Post-pandemic the Congress should encourage telehealth access

Doctor wearing a mask encourage telehealth access

Congress must take actions now to ensure that Medicare patients continue to access telehealth post-pandemic.

AMA Trustee Jack Resneck, MD said in a statement for the U.S. House of Representatives Energy and Commerce Committee’s health subcommittee that efforts should continue to build capacity and encourage access to care focused on where the patient is located, as it’s clinically efficient and cost-effective. We need to ensure physicians and other healthcare providers get tools to optimize care delivery.

Dr. Resneck, reiterated the need for Congress to modernize the Social Security Act (SSA), especially section 1834(m) owing to the need to keep pace with healthcare’s digital future.

He also said that these restrictions might have been suitable given the limited technologies available when first instituted in the Balanced Budget Act of 1997. Two-way audiovisual technology is presently available widely and comparatively inexpensive.

The bipartisan Telehealth Modernization Act introduced in the House and Senate is supported by the AMA. The bills will make permanent emergency measures, temporarily waving restrictive regulations and expand access to telehealth for Medicare beneficiaries.

When physician offices closed doors in the initial period of COVID-19 pandemic a year ago, the government waived the SSA restrictions that allowed Medicare to pay for beneficiaries’ telehealth services when care was given via two-way audiovisual technology in a rural area at an eligible site.

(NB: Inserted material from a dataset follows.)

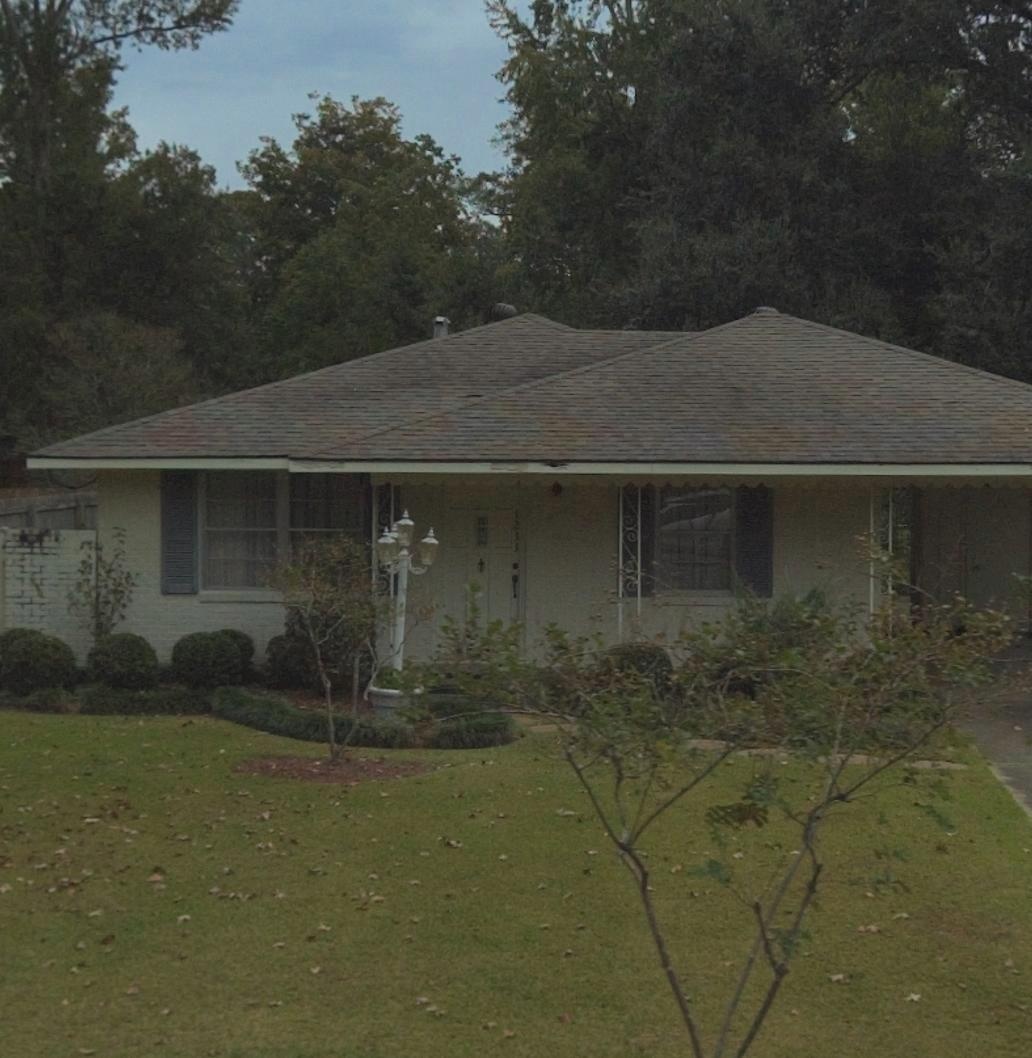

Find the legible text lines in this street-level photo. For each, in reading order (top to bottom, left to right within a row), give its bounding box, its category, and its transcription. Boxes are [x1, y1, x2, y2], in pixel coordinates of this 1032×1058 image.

[512, 507, 520, 554] StreetNumber: 1233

The restrictions implied that a patient living in an eligible rural location and then travel to an eligible originating site for telehealth services but in limited select cases in which Congress authorizes telehealth services in an individual home.

Restrictions were lifted during the pandemic so more than 10.1 million patients received a Medicare telehealth service from mid-March through early-July 2020.

Of all the primary care visits for Medicare beneficiaries, telehealth visits accounted for 43.5% as per the Department of Health and Human Services (HHS).